Source data:
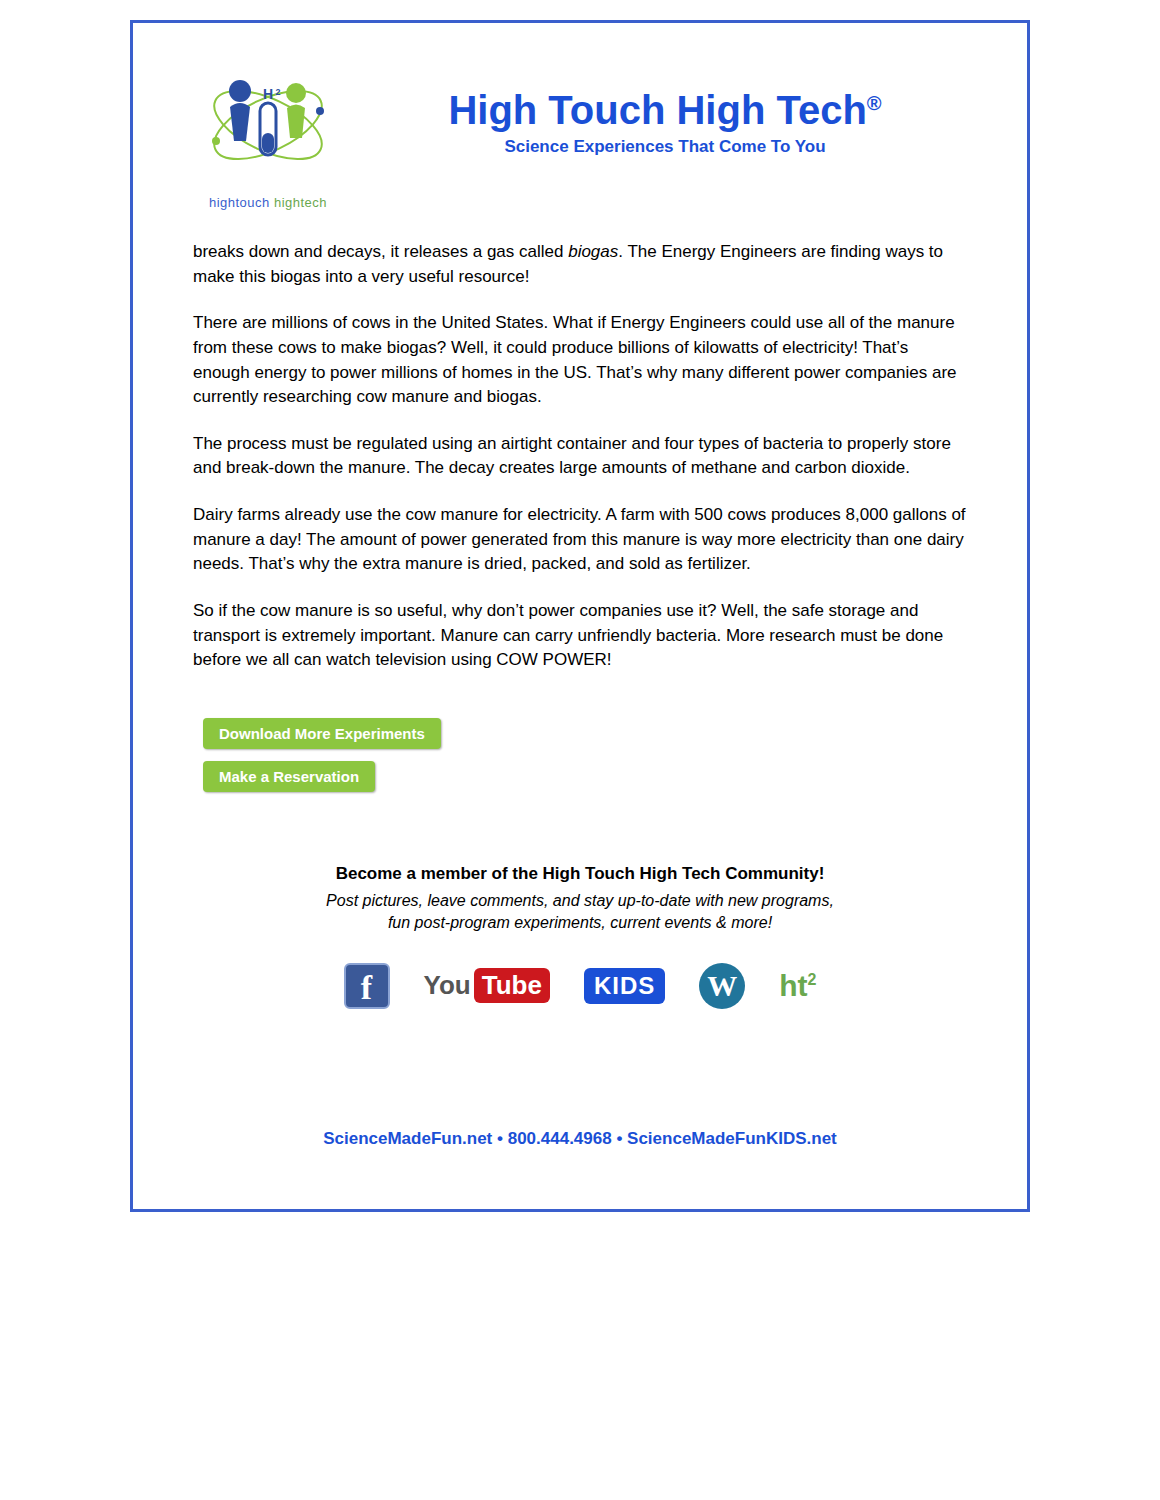H 2
hightouch hightech
High Touch High Tech®
Science Experiences That Come To You
breaks down and decays, it releases a gas called biogas. The Energy Engineers are finding ways to make this biogas into a very useful resource!
There are millions of cows in the United States. What if Energy Engineers could use all of the manure from these cows to make biogas? Well, it could produce billions of kilowatts of electricity! That’s enough energy to power millions of homes in the US. That’s why many different power companies are currently researching cow manure and biogas.
The process must be regulated using an airtight container and four types of bacteria to properly store and break-down the manure. The decay creates large amounts of methane and carbon dioxide.
Dairy farms already use the cow manure for electricity. A farm with 500 cows produces 8,000 gallons of manure a day! The amount of power generated from this manure is way more electricity than one dairy needs. That’s why the extra manure is dried, packed, and sold as fertilizer.
So if the cow manure is so useful, why don’t power companies use it? Well, the safe storage and transport is extremely important. Manure can carry unfriendly bacteria. More research must be done before we all can watch television using COW POWER!
Download More Experiments
Make a Reservation
Become a member of the High Touch High Tech Community!
Post pictures, leave comments, and stay up-to-date with new programs,
fun post-program experiments, current events & more!
f YouTube KIDS W ht2
ScienceMadeFun.net • 800.444.4968 • ScienceMadeFunKIDS.net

Instructions to follow: In the listing above, take the line containing "Make a Reservation" as the start and write out every line through the last one exactly, with nothing added.

Exercise solution:
Make a Reservation
Become a member of the High Touch High Tech Community!
Post pictures, leave comments, and stay up-to-date with new programs,
fun post-program experiments, current events & more!
f YouTube KIDS W ht2
ScienceMadeFun.net • 800.444.4968 • ScienceMadeFunKIDS.net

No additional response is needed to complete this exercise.